Es dauert lange, bis ich einschlafe. Mitten in der Nacht werde ich wach, es ist frisch. Ich habe gut geschlafen und fühle mich blendend. Doch was hat mich geweckt? Eine Ahnung? Ein Geruch? Dann, völlig unvermittelt, stürzt es in voller Wucht auf uns herein.

Ein Tropenregen entlädt sich. Schnell sind alle munter. Matata gibt Anweisung, eine Plane zu spannen, rasch ist sie über das Sonnensegel hinten am Steuer geworfen. Ich raffe meine Sachen zusammen, stürze in den Unterstand, stolpere über Kocher und Töpfe. Zu viert hocken wir in unserem Notzelt; heftig schlägt der Wind das Wasser gegen seine Außenseiten. Matata bereitet mir einen neuen Schlafplatz, dann endet der Regenschauer so abrupt, wie er gekommen ist.

Wie eine riesige, leuchtende Orange geht der Mond kurz nach fünf Uhr unter. Für eine Weile ist es dunkler als in der Nacht, schließlich dämmert es. Schon vor anderthalb Stunden hat die Flut ihren Scheitelpunkt erreicht, wir müssen bald aufbrechen, bevor die „Queen“ wieder fest auf ihren Beinen steht. Wir holen den Anker ein, nehmen die Balken ab, auf denen wir übernachtet haben, und werfen den Motor an. Mit gedrosselter Kraft dirigiert Jay die „Queen“ durch den Kanal zwischen Manda und Manda Toto. An dessen Ausgang formen die Außenriffe mit einigen hohen Felsen die Begrenzung der Lagune. Jay findet eine seichte Stelle und wirft den Anker.

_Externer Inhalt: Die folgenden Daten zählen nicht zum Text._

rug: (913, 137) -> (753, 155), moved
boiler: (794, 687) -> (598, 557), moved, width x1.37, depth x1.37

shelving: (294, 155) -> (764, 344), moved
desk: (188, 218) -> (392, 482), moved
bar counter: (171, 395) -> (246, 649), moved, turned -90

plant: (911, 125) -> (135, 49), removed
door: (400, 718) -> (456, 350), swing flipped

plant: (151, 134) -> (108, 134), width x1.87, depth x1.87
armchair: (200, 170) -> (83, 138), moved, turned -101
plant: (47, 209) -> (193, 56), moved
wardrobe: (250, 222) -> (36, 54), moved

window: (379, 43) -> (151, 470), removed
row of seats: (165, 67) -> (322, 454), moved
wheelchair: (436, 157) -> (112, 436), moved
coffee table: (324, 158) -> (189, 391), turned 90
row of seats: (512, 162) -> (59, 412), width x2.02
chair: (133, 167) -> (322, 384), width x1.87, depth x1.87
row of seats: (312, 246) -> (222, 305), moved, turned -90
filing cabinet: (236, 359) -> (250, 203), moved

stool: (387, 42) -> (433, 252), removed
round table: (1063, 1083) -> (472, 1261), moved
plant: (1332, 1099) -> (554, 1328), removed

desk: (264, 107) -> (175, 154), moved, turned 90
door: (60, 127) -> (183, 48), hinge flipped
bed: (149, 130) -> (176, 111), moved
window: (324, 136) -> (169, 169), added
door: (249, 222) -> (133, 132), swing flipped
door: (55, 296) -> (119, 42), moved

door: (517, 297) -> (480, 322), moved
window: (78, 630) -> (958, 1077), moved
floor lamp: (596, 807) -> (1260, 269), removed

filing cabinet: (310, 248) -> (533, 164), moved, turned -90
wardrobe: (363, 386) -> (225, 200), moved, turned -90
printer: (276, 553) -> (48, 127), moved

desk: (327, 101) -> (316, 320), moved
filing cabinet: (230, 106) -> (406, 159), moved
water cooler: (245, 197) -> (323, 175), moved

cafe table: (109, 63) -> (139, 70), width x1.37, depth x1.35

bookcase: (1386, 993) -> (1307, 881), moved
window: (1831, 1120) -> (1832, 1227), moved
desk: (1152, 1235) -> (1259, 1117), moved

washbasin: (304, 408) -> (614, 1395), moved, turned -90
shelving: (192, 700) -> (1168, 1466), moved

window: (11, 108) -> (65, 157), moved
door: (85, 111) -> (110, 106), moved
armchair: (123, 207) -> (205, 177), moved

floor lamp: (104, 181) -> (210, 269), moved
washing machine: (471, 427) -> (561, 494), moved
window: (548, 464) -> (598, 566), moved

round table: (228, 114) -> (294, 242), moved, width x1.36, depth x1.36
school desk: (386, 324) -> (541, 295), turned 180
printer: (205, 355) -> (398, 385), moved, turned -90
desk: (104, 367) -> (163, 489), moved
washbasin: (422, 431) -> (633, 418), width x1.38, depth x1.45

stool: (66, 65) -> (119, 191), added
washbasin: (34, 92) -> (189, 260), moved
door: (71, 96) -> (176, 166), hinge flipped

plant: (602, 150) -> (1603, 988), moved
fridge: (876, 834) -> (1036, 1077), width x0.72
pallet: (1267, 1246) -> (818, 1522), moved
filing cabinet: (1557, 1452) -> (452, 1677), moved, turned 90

Die Sonne knallt durch das Sonnensegel, und es ist noch nicht einmal sieben Uhr. Wie ist Matata bloß auf die Idee gekommen, einen transparenten Stoff als Sonnenschutz zu installieren? Ich creme mich ein und schütze mich mit Kangas gegen die Strahlen. Whitney hatte mir bei unserer letzten gemeinsamen Tour zwei davon gegeben. Sie sind eigentlich für Frauen bestimmt, Matata macht schon Witze drüber, doch bei mir toleriert er es ausnahmsweise. Mit meinem wild gebundenen Kopftuch sehe ich aus, wie von der somalischen Al-Shabaab-Miliz, vielleicht bleiben wir auch deswegen vor Entführungen verschont.

Gebratener Fisch zum Frühstück

Wir erfreuen uns an der Morgenstimmung, jeder geht seinen Gedanken nach. Nakala setzt Wasser auf – und schiebt den Fisch von gestern auf den Grill. Zum Frühstück gibt es knusprigen Toast mit Marmelade, Orangen und in Milch aufgebrühten Tee, Chai ya maziwa, für mich das größte!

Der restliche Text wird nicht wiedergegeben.